Il l’avait dit, il l’a fait : Carpenter Brut (Frank pour les intimes) nous a gratifié d’un album rétro. Très rétro. Souvent kitsch, mais sans jamais verser dans la caricature, il a réussi à insuffler un nouveau souffle après le tour de force que constituait la genèse de son oeuvre, le magistral Trilogy.
Beaucoup plus en phase avec la période qu’il prétend couvrir (« la période post-hippie, pré-sida » comme est indiquée sur son site…), CB n’en a pas pour autant délaissé ces sons saturés ultra frénétiques qui ont fait sa marque de fabrique lors de ses trois premiers EP. En témoignent les puissants Hairspray Hurricane et Leather Teeth où ils continuent à retentir comme autant de coups de fusil à pompe dans la gueule de zombies-aliens métamorphes venus sur Terre pour abuser de nous psychiquement dans un trip consumériste (j’invente rien, c’est l’intrigue de They Live, film d’un certain…John Carpenter).
Si on pouvait relier ses premières œuvres à un monde dystopique et aride sans foi ni loi, cet album renvoie davantage aux nanars des eighties avec ses synthés qui puent le disco commercial d’alors et ses riffs métal qui induisent obligatoirement un headbanging irrépressible. Les huit titres sont ici plus balancés que sur les précédents albums, entre mélodies lénifiantes et envoûtantes (les vocals n’y sont pas étrangers), et beats enivrants et effrénés.
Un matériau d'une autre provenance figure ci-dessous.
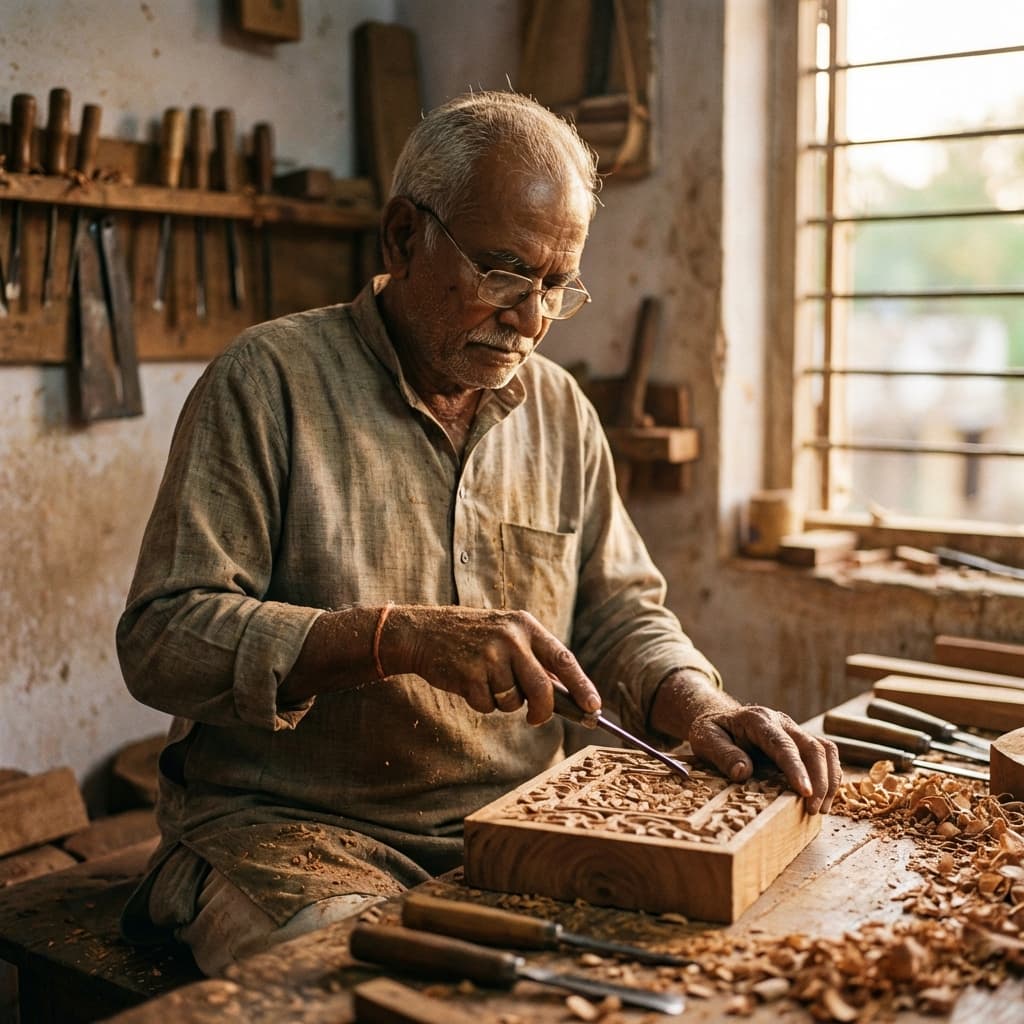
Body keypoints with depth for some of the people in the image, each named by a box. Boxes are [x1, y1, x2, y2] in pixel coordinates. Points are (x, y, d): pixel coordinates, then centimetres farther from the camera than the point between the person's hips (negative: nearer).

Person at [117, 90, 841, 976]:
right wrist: (400, 637, -25)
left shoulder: (559, 409, 10)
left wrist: (697, 704, -8)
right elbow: (161, 637, -14)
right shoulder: (269, 381, -8)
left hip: (518, 824, 6)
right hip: (296, 827, -5)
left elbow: (620, 611, 14)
Et cette variété est bien plus propice à la création d’un imaginaire filmique auquel CB fait référence autour de son projet musical. A force d’agrémenter ses partitions de vidéos, sons et images se sont nourris mutuellement dans une visée quasi démiurgique. Ecouter Leather Teeth équivaut à se plonger dans une ambiance où se côtoient bikers moustachus en Harley Davidson et armés jusqu’aux dents, et jeunes filles délurées en patins à roulettes se déhanchant sur le dernier Blondie.
Il en arrive presque à rendre nostalgique un public qui n’a, pour la majeure partie, jamais connu cette période.